Akhir dari kisah ini membuat kita bertanya-tanya: apa yang membuat sang ibu seberani itu? Padahal, jika ia memilih aman, mungkin lebih baik berikan saja keluarga muslim tadi daripada nanti keluarganya juga malah menjadi korban tindakan brutal massa. Sebagai catatan, ibu pemberani dan kerluarganya beragama Katolik dan sangat taat, bahkan dua orang anaknya bersekolah di sekolah Katolik calon pastor. Jawaban dari pertanyaan itu adalah kasih.
Ya, kasih lah yang membuat ibu tadi berani menghadapi tantangan seperti itu.

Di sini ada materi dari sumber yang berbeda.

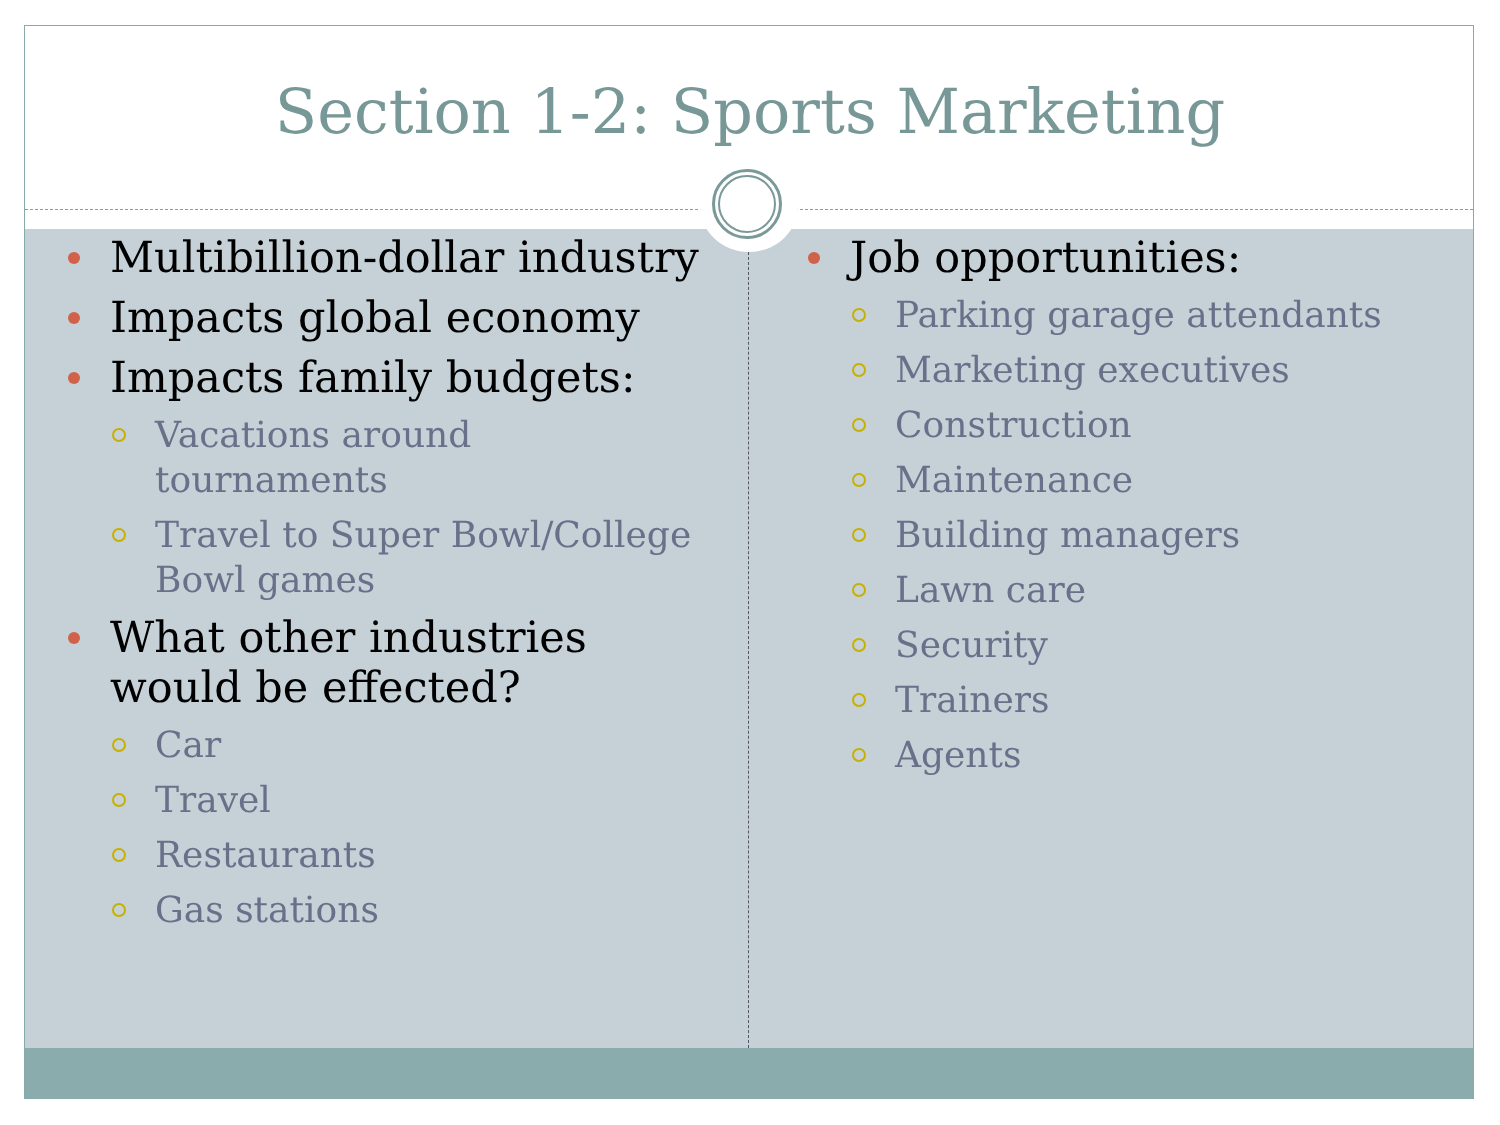Section 1-2: Sports Marketing
Multibillion-dollar industry
Impacts global economy
Impacts family budgets:
Vacations around
tournaments
Travel to Super Bowl/College
Bowl games
What other industries
would be effected?
Car
Travel
Restaurants
Gas stations
Job opportunities:
Parking garage attendants
Marketing executives
Construction
Maintenance
Building managers
Lawn care
Security
Trainers
Agents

Kasihnya kepada keluarga muslim tadi membuat ia berani membela mereka karena ia tahu mereka tidak bersalah atas peristiwa yang terjadi saat itu. Darimana kasih yang besar seperti itu berasal hingga mau menantang maut seperti itu? Dari Yesus. Umat Katolik meneladani hidup dan karya Yesus. Selama hidupnya Yesus mewartakan tentang kasih. Bahkan Yesus tidak hanya berbicara, tapi Ia juga melakukan tindakan kasih.
Kisah ibu pemberani tadi mengingatkan saya akan kisah Yesus sendiri, walaupun dengan nuansa kasih yang berbeda. Suatu ketika ahli Taurat dan orang-orang Farisi membawa kehadapan Yesus seorang perempuan yang kedapatan berzinah. Mereka lalu berkata kepada Yesus (mereka ini, sering mencobai Yesus untuk menemukan kesalahan Yesus terutama tentang ajaran hukum Taurat): “Rabi, perempuan ini tertangkap basah sedang berzinah. Musa dalam hukum Taurat memerintahkan kita untuk melempari perempuan yang demikian.
Apakah pendapatmu tentang hal itu? Yesus lalu berkata kepada mereka: “ barangsiapa diantara kamu tidak berdosa, hendaklah ia yang pertama melemparkan batu kepada perempuan ini”. Apa yang terjadi setelah Yesus berkata demikian? Tidak ada satu pun yang melempar batu kepada perempuan itu. Mereka semua pulang karena merasa diri sebagai orang yang berdosa. Setelah semua orang itu pulang, Yesus berkata kepada perempuan itu: “tidak adakah yang menghukum Engkau?” “tidak ada”. Lalu kata Yesus: “aku juga tidak menghukum engkau. Pergilah dan jangan berbuat dosa lagi.
Kasih seperti ini memang sulit untuk dilakukan, apalagi untuk saat sekarang. Orang jaman sekarang mudah marah, mudah menghakimi orang lain seolah-olah dirinya tidak punya salah atau dosa sama sekali. Ketika disenggol sedikit marah, ada orang yang berbicara yang bukan-bukan tentang agamanya dibilang penistaan agama, bahkan ada orang yang mudah sekali mengatakan orang lain kafir dan pasti masuk neraka seolah-olah dia adalah Tuhan atau tangan kanan Tuhan yanng tahu isi hati atau rencana Tuhan.
Kebencian dan dendam itu justru membuat kita capek. Jika anda membenci atau dendam pada seseorang, anda pasti akan merasakan capek, karena harus memikirkan terus orang itu; bagaimana nanti bersikap pada orang itu jika bertemu dengannya dan berbagai pkiran lainnya yang tidak menentu. Anda menjadi capek sendiri. Hidup anda menjadi tidak tenang dan nyaman. Tapi coba anda bayangkan jika hidup anda dipenuhi dengan kasih. Hidup anda akan penuh dengan damai dan sukacita. Sekarang bayangkan jika hidup semua orang di dunia ini penuh dengan kasih. Maka hidup hanya dipenuhi oleh sukacita dan damai.